Exercise set =>
A – Using the strontium profile, decide whether each statement agrees with it: (i) Strontium has four stable isotopes. (ii) Sisyphus cooling works for strontium atoms. (iii) Laser cooling of strontium began in 1990 in Japan. For each, answer yes or no and quote the deciding words.
B – Copy word for word the part of the strontium profile that begins at the words "History: Laser cooling" and ends after "group in 2006.".
C – Answer these questions from the strontium profile, one answer per line, marked like the questions:
(i) What is the wavelength of the blue line used in cooling strontium?
(ii) How many electrons does strontium have in its outermost shell?
(iii) In what year did the Italian group publish its review?

Text under study =>
########################################

Element: Strontium (Sr)
Atomic Number: 38
Mass: Four stable isotopes, ranging from 84 to 88 amu
Laser cooling wavelength: Two different transitions are used in the laser cooling of strontium: a blue line at 461 nm that's an ordinary sort of transition, and an exceptionally narrow "intercombination" line at 689 nm.
Doppler cooling limit: 770 μK for the blue transition, below a microkelvin for the red. The Doppler limit for the red line turns out not to be all that relevant, as other factors significantly alter the cooling process.
Chemical classification: Alkaline earth, column II of the periodic table. Another greyish metal, but unlike the alkalis, it has not one but two electrons in its outermost shell. This is what leads to the "intercombination" line business above-- in two-electron atoms, the atomic states get sorted into two classes based on the relative spins of the two electrons, and transitions between states of different character are strongly suppressed. The red line used for cooling strontium is one such transition, which accounts for the ultra-low Doppler temperature.
Other properties of interest: Unlike most other laser-cooled species, strontium atoms have only a single ground state, which means that Sisyphus cooling doesn't work, and you're genuinely limited to the Doppler cooling limit. Which is why the red line is important-- a MOT on the blue line produces a cloud of atoms with a temperature around a millikelvin, which isn't that useful.
History: Laser cooling of strontium started surprisingly early (well, surprisingly to me, anyway), in 1990, in Japan. I'm not quite sure why they initially decided to pursue that in particular, unless they just happened to have a blue laser they were itching to put to use. It has since become moderately popular-- it's no rubidium, mind, but a surprisingly large number of groups are working with it-- in large part because of the ultra-low temperatures you can reach with the red line. The arxiv includes a very nice review from an Italian group in 2006.

########################################

Data =>
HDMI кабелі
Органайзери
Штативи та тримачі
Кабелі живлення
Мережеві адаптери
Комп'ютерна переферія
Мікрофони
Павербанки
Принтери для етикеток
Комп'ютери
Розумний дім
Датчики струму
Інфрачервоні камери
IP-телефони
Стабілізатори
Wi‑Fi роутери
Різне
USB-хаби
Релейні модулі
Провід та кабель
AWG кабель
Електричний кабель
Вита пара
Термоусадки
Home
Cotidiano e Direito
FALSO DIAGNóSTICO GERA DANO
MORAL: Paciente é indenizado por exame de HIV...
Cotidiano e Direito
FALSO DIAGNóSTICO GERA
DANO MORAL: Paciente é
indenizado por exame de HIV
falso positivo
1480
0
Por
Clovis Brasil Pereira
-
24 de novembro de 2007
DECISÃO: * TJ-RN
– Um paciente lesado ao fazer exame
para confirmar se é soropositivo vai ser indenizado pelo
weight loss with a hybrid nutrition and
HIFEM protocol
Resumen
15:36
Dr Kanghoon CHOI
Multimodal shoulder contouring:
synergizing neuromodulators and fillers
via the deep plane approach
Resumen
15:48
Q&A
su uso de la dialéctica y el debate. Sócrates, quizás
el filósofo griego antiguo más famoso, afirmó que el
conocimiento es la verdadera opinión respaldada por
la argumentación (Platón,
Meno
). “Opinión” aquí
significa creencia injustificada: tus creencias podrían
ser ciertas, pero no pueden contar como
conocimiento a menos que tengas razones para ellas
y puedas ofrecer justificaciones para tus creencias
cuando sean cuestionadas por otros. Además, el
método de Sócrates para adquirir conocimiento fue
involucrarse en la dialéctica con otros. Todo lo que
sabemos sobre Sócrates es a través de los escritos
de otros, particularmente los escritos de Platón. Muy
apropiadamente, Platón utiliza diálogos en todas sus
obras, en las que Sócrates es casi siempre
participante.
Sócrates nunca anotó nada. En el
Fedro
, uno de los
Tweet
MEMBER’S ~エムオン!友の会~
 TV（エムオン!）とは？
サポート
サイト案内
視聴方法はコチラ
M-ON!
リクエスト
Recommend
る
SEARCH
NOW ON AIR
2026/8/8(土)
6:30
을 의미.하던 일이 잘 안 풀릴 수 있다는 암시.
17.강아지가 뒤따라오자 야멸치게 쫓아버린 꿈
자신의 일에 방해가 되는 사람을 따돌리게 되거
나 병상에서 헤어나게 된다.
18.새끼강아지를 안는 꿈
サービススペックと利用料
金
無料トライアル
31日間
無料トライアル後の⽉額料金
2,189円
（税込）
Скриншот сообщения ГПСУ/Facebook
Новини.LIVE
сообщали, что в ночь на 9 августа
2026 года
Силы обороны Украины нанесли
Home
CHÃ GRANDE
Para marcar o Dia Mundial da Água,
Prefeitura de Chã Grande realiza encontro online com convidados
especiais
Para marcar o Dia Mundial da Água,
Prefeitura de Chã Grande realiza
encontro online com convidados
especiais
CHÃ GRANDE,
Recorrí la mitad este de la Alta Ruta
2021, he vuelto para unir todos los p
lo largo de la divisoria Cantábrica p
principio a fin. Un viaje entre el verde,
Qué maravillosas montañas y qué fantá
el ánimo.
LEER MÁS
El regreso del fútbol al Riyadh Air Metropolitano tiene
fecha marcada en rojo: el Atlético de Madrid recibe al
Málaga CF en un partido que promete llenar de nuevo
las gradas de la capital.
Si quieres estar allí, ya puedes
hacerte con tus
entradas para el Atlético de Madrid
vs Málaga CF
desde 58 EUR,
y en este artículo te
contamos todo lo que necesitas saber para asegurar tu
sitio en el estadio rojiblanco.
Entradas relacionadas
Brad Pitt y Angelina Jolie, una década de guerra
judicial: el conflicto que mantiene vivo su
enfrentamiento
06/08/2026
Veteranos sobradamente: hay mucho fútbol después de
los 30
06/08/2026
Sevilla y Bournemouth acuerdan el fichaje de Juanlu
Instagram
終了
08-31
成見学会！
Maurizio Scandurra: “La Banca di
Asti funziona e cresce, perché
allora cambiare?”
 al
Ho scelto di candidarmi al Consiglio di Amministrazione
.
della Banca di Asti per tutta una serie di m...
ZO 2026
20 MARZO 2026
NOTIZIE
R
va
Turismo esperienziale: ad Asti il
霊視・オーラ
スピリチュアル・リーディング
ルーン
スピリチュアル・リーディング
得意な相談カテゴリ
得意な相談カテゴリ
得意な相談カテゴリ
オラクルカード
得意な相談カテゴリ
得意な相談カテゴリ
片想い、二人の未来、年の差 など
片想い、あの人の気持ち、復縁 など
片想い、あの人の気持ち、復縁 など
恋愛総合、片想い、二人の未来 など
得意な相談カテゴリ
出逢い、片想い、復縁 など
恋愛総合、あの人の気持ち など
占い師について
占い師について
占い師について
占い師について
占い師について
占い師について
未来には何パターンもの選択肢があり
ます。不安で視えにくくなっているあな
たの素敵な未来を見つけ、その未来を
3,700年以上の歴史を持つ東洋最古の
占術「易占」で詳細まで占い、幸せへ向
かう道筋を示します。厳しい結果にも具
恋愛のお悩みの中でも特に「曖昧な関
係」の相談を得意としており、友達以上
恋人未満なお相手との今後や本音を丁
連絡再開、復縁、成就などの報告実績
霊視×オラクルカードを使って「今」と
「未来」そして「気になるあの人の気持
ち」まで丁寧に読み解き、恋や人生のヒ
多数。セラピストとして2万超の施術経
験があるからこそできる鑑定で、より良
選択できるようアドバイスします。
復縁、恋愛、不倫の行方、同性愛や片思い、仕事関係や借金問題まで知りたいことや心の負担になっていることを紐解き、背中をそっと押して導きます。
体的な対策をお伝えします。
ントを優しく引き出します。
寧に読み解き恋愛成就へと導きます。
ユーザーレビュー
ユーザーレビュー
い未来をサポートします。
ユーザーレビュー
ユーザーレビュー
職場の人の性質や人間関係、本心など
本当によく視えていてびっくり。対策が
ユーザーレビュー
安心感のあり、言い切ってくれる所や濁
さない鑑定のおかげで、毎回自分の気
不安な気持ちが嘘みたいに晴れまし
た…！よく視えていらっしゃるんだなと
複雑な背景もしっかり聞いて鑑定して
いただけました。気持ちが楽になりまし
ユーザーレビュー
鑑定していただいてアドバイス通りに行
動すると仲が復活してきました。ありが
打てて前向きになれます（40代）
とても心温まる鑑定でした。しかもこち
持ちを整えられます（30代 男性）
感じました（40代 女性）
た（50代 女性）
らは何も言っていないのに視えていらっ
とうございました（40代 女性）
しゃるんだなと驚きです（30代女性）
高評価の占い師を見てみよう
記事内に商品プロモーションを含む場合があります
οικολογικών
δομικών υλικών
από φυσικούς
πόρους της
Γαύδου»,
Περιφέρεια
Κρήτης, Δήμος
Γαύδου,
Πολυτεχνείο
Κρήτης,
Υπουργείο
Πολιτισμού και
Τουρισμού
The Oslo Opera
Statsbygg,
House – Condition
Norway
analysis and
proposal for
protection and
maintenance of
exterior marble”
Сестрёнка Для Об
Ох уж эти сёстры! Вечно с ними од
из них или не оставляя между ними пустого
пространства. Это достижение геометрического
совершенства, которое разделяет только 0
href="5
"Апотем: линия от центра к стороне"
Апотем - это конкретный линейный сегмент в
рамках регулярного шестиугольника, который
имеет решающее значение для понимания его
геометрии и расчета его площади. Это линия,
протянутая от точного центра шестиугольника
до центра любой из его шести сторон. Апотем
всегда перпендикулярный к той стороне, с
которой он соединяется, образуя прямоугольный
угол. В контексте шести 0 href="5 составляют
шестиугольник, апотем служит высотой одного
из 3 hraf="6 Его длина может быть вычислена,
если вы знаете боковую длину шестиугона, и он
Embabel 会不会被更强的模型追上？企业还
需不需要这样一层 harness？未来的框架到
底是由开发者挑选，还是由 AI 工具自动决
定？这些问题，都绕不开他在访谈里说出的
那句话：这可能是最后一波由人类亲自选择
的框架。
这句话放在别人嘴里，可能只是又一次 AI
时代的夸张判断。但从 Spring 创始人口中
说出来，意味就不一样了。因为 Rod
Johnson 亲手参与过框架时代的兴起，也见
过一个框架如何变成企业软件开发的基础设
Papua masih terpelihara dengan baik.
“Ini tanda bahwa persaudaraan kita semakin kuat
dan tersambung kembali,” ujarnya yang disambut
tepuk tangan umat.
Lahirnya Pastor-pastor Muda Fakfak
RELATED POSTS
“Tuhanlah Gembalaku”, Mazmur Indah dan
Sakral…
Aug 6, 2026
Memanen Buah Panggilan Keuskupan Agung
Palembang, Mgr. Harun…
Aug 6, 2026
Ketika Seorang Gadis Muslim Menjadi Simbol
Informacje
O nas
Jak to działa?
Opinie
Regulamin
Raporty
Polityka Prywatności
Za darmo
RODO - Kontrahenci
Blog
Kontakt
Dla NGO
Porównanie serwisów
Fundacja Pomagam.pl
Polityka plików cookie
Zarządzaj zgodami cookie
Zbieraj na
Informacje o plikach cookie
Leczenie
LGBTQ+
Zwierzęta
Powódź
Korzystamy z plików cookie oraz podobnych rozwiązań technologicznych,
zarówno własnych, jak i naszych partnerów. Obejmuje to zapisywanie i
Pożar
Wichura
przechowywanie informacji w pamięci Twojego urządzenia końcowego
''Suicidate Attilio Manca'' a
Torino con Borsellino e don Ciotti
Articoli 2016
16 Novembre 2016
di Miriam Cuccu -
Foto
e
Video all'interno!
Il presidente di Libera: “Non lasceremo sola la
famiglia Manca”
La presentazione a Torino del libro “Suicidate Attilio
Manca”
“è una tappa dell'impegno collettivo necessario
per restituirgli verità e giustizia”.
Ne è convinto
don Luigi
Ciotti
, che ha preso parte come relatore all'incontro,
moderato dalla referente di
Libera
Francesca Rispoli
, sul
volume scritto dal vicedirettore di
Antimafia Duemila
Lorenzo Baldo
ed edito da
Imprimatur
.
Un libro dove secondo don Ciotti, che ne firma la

########################################

Results by task =>
A –
(i) Yes: "Four stable isotopes, ranging from 84 to 88 amu"
(ii) No: "which means that Sisyphus cooling doesn't work"
(iii) Yes: "Laser cooling of strontium started surprisingly early (well, surprisingly to me, anyway), in 1990, in Japan."

B –
History: Laser cooling of strontium started surprisingly early (well, surprisingly to me, anyway), in 1990, in Japan. I'm not quite sure why they initially decided to pursue that in particular, unless they just happened to have a blue laser they were itching to put to use. It has since become moderately popular-- it's no rubidium, mind, but a surprisingly large number of groups are working with it-- in large part because of the ultra-low temperatures you can reach with the red line. The arxiv includes a very nice review from an Italian group in 2006.

C –
(i) 461 nm
(ii) Two
(iii) 2006